6.3 Role pattern R9: Aligning life and values (AI as purpose amplifier)
R9 is the most delicate form of augmentation: the AI supports the user in living consistently with their self-endorsed values over long horizons, closing the gap between “the life I intend” and “the life I drift into”. This targets long-timescale misalignment (chronic regret, value drift, attention capture) that can accumulate into “existential surprise”. In SDT terms, the aim is not compliance but sustained autonomous self-regulation, where behaviour is owned and integrated rather than externally pressured[32,160]. In FEP terms, the Purpose Amplifier helps the user maintain stable high-level priors (values and identity commitments) while flexibly updating
XR matters in R9 because immersive systems can intervene on the evidential stream that updates self and social priors and therefore can reshape what the user comes to expect of themselves and others. Self-representation effects make this concrete: embodiment can shift attitudes and self-models in ways that generalise beyond the session (e.g., reductions in implicit bias following avatar embodiment)[161]. R9 interventions also often rely on nudges-in-narrative (for example, story-consistent exit cues or value-aligned prompts embedded in a virtual routine). Here, coherence becomes an ethical boundary condition: if users cannot distinguish evidential cues from narrative framing, persuasion risks becoming covert control, even when intentions are benevolent[69]; these risks sharpen in high-realism XR, motivating stronger safeguards for long-horizon behavioural shaping[162]. At the same time, XR can make long-horizon consequences and value conflicts perceptible rather than abstract: whereas R8 strengthens relationships and group functioning in situ, R9 uses XR as a value-facing perceptual regulator that externalises future selves, counterfactuals, and downstream impacts so the user can more reliably predict trade-offs and enact self-endorsed commitments[163]. For example, immersive encounters with age-progressed future selves can shift intertemporal choices towards long-term benefits[164]; VR perspective-taking can change social attitudes and prosocial tendencies by making another standpoint experientially salient[165]; and immersive climate experiences can improve learning and, in some settings, influence behavioural intentions and engagement by rendering invisible dynamics (e.g., ocean acidification) into lived evidence[166]. These are not prescriptions of “what to value”; they are epistemic interventions that expand what the user can notice, anticipate, and contest, so value-consistent self-regulation becomes easier to sustain.

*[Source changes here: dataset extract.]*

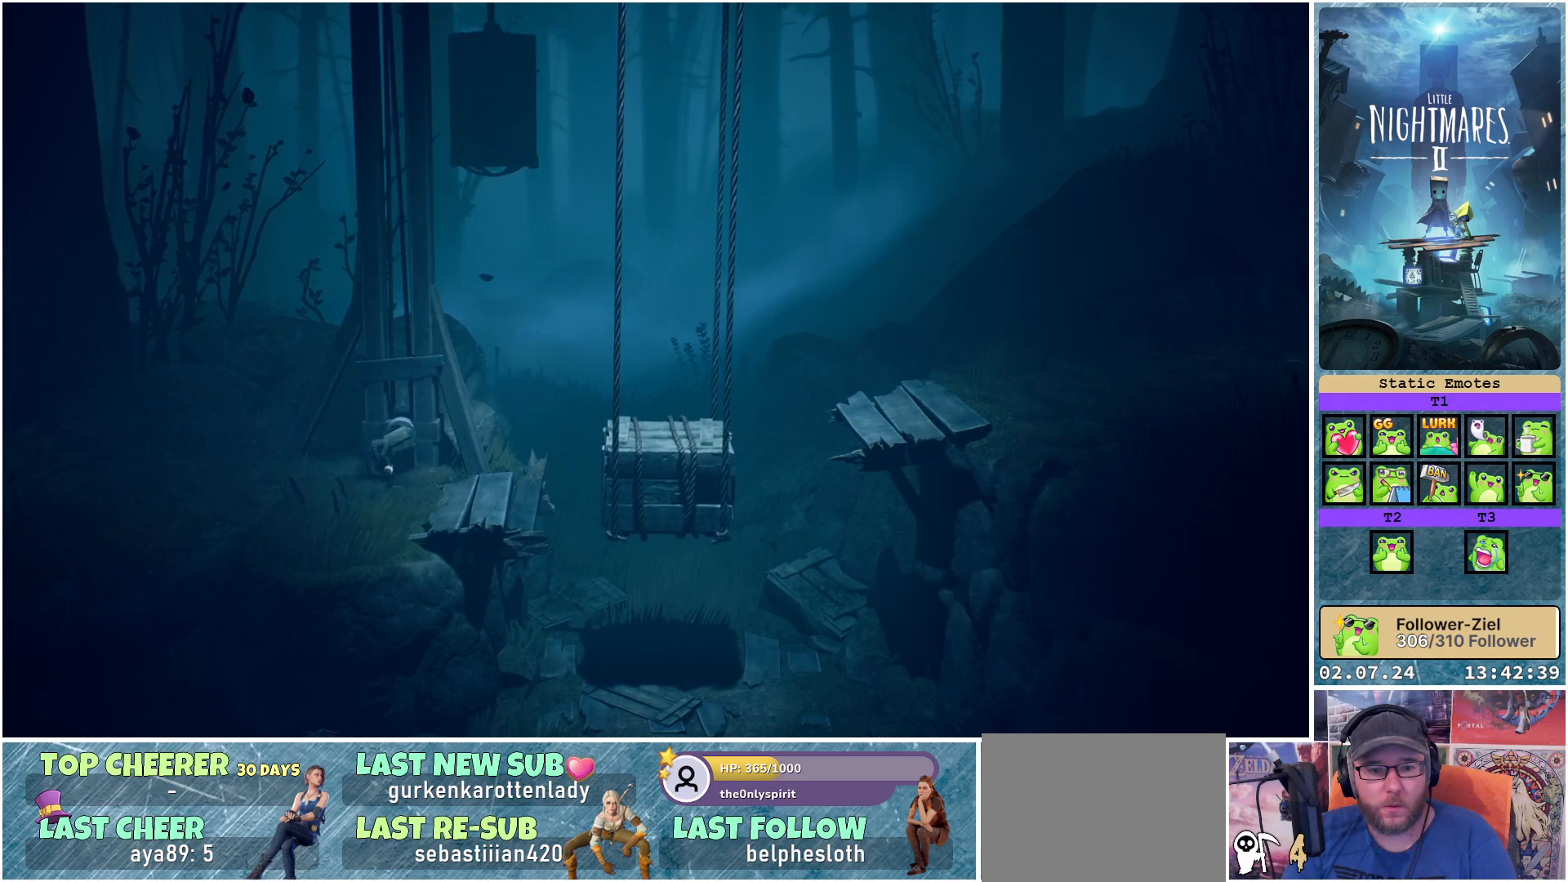
{"buttons": ["R1"], "left_stick": "up-right", "right_stick": "center", "events": [[17, "left_stick", "up"], [217, "left_stick", "up-right"]]}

Practically, the system makes value-relevant discrepancies legible and actionable without turning them into coercion. It can surface periodic, user-configured reflections (e.g., how time, relationships, learning, and health track relative to stated priorities) and offer consentful, adjustable interventions aligned with the SPINED spectrum described earlier[73]. The default is the least forceful effective move: inform, nudge, or entice before deter, suppress, or punish. This matters because heavy-handed control risks undermining autonomy even when it improves short-term behaviour[32]. The design centre of gravity remains co-determination: the AI functions as another voice in the user’s deliberative ecology, amplifying what the user has already endorsed, not substituting its own normative agenda[87].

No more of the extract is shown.